Stored data
....

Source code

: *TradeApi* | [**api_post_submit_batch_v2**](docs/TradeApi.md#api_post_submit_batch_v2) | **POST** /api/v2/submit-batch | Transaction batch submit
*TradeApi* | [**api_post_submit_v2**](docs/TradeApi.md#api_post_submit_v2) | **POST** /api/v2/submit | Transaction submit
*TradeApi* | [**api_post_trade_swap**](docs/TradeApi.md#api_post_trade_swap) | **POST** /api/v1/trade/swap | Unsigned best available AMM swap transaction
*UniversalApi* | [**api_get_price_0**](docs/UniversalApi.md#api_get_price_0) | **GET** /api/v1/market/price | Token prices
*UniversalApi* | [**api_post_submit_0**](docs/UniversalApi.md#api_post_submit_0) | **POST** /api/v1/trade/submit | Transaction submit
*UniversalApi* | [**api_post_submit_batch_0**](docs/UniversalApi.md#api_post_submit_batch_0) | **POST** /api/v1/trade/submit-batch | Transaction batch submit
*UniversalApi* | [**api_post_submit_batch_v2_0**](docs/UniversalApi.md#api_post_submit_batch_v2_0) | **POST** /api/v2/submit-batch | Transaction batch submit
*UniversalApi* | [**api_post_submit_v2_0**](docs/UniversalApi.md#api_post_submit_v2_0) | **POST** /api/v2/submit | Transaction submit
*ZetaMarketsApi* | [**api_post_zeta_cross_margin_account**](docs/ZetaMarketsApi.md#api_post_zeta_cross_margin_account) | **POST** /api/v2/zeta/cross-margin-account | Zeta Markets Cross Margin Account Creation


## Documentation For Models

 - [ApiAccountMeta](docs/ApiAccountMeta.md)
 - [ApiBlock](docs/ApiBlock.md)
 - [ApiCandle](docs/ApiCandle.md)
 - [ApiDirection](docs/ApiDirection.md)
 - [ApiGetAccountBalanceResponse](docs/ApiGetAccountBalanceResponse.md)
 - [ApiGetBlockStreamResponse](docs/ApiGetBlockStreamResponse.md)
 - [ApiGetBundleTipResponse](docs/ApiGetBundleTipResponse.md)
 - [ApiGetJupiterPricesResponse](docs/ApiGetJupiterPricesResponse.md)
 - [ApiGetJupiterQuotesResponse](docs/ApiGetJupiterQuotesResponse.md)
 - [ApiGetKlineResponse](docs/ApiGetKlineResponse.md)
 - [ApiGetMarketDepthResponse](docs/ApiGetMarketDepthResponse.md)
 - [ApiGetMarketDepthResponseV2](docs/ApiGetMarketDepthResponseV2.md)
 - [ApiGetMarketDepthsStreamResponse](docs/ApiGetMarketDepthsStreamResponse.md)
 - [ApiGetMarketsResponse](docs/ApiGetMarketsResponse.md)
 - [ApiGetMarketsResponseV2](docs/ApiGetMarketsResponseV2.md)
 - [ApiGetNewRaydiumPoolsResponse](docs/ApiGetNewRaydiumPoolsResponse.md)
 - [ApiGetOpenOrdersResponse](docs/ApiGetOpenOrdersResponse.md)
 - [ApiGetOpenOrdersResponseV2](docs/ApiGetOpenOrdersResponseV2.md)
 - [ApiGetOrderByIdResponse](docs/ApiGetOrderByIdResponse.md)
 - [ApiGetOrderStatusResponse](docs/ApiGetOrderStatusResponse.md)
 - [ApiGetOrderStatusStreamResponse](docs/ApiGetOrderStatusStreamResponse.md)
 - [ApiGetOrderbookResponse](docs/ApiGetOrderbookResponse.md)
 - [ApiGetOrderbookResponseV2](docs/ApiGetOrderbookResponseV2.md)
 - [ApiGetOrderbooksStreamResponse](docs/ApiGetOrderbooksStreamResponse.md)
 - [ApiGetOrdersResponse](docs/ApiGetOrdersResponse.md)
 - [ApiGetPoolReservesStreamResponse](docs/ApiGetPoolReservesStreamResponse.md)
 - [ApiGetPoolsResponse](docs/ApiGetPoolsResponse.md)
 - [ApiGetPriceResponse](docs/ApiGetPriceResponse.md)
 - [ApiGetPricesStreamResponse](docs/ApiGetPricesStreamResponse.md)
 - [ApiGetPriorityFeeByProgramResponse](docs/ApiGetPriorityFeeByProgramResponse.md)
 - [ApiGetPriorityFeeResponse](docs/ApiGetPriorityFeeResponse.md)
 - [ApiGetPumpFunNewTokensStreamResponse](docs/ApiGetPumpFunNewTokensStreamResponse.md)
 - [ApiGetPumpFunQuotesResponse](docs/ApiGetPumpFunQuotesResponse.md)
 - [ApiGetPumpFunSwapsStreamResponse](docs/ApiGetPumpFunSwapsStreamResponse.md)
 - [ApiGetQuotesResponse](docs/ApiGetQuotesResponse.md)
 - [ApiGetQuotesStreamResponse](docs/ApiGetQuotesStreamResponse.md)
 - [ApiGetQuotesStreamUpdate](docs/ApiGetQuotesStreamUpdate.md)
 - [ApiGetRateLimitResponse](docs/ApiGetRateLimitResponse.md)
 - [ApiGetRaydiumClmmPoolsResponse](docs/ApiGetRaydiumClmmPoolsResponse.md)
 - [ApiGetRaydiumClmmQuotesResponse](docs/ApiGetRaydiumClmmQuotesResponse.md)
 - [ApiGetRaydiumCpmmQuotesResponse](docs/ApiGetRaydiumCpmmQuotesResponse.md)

....

## Work required
Return all of the stored entries above verbatim, without changing a single character.

## Solution
Source code

: *TradeApi* | [**api_post_submit_batch_v2**](docs/TradeApi.md#api_post_submit_batch_v2) | **POST** /api/v2/submit-batch | Transaction batch submit
*TradeApi* | [**api_post_submit_v2**](docs/TradeApi.md#api_post_submit_v2) | **POST** /api/v2/submit | Transaction submit
*TradeApi* | [**api_post_trade_swap**](docs/TradeApi.md#api_post_trade_swap) | **POST** /api/v1/trade/swap | Unsigned best available AMM swap transaction
*UniversalApi* | [**api_get_price_0**](docs/UniversalApi.md#api_get_price_0) | **GET** /api/v1/market/price | Token prices
*UniversalApi* | [**api_post_submit_0**](docs/UniversalApi.md#api_post_submit_0) | **POST** /api/v1/trade/submit | Transaction submit
*UniversalApi* | [**api_post_submit_batch_0**](docs/UniversalApi.md#api_post_submit_batch_0) | **POST** /api/v1/trade/submit-batch | Transaction batch submit
*UniversalApi* | [**api_post_submit_batch_v2_0**](docs/UniversalApi.md#api_post_submit_batch_v2_0) | **POST** /api/v2/submit-batch | Transaction batch submit
*UniversalApi* | [**api_post_submit_v2_0**](docs/UniversalApi.md#api_post_submit_v2_0) | **POST** /api/v2/submit | Transaction submit
*ZetaMarketsApi* | [**api_post_zeta_cross_margin_account**](docs/ZetaMarketsApi.md#api_post_zeta_cross_margin_account) | **POST** /api/v2/zeta/cross-margin-account | Zeta Markets Cross Margin Account Creation


## Documentation For Models

 - [ApiAccountMeta](docs/ApiAccountMeta.md)
 - [ApiBlock](docs/ApiBlock.md)
 - [ApiCandle](docs/ApiCandle.md)
 - [ApiDirection](docs/ApiDirection.md)
 - [ApiGetAccountBalanceResponse](docs/ApiGetAccountBalanceResponse.md)
 - [ApiGetBlockStreamResponse](docs/ApiGetBlockStreamResponse.md)
 - [ApiGetBundleTipResponse](docs/ApiGetBundleTipResponse.md)
 - [ApiGetJupiterPricesResponse](docs/ApiGetJupiterPricesResponse.md)
 - [ApiGetJupiterQuotesResponse](docs/ApiGetJupiterQuotesResponse.md)
 - [ApiGetKlineResponse](docs/ApiGetKlineResponse.md)
 - [ApiGetMarketDepthResponse](docs/ApiGetMarketDepthResponse.md)
 - [ApiGetMarketDepthResponseV2](docs/ApiGetMarketDepthResponseV2.md)
 - [ApiGetMarketDepthsStreamResponse](docs/ApiGetMarketDepthsStreamResponse.md)
 - [ApiGetMarketsResponse](docs/ApiGetMarketsResponse.md)
 - [ApiGetMarketsResponseV2](docs/ApiGetMarketsResponseV2.md)
 - [ApiGetNewRaydiumPoolsResponse](docs/ApiGetNewRaydiumPoolsResponse.md)
 - [ApiGetOpenOrdersResponse](docs/ApiGetOpenOrdersResponse.md)
 - [ApiGetOpenOrdersResponseV2](docs/ApiGetOpenOrdersResponseV2.md)
 - [ApiGetOrderByIdResponse](docs/ApiGetOrderByIdResponse.md)
 - [ApiGetOrderStatusResponse](docs/ApiGetOrderStatusResponse.md)
 - [ApiGetOrderStatusStreamResponse](docs/ApiGetOrderStatusStreamResponse.md)
 - [ApiGetOrderbookResponse](docs/ApiGetOrderbookResponse.md)
 - [ApiGetOrderbookResponseV2](docs/ApiGetOrderbookResponseV2.md)
 - [ApiGetOrderbooksStreamResponse](docs/ApiGetOrderbooksStreamResponse.md)
 - [ApiGetOrdersResponse](docs/ApiGetOrdersResponse.md)
 - [ApiGetPoolReservesStreamResponse](docs/ApiGetPoolReservesStreamResponse.md)
 - [ApiGetPoolsResponse](docs/ApiGetPoolsResponse.md)
 - [ApiGetPriceResponse](docs/ApiGetPriceResponse.md)
 - [ApiGetPricesStreamResponse](docs/ApiGetPricesStreamResponse.md)
 - [ApiGetPriorityFeeByProgramResponse](docs/ApiGetPriorityFeeByProgramResponse.md)
 - [ApiGetPriorityFeeResponse](docs/ApiGetPriorityFeeResponse.md)
 - [ApiGetPumpFunNewTokensStreamResponse](docs/ApiGetPumpFunNewTokensStreamResponse.md)
 - [ApiGetPumpFunQuotesResponse](docs/ApiGetPumpFunQuotesResponse.md)
 - [ApiGetPumpFunSwapsStreamResponse](docs/ApiGetPumpFunSwapsStreamResponse.md)
 - [ApiGetQuotesResponse](docs/ApiGetQuotesResponse.md)
 - [ApiGetQuotesStreamResponse](docs/ApiGetQuotesStreamResponse.md)
 - [ApiGetQuotesStreamUpdate](docs/ApiGetQuotesStreamUpdate.md)
 - [ApiGetRateLimitResponse](docs/ApiGetRateLimitResponse.md)
 - [ApiGetRaydiumClmmPoolsResponse](docs/ApiGetRaydiumClmmPoolsResponse.md)
 - [ApiGetRaydiumClmmQuotesResponse](docs/ApiGetRaydiumClmmQuotesResponse.md)
 - [ApiGetRaydiumCpmmQuotesResponse](docs/ApiGetRaydiumCpmmQuotesResponse.md)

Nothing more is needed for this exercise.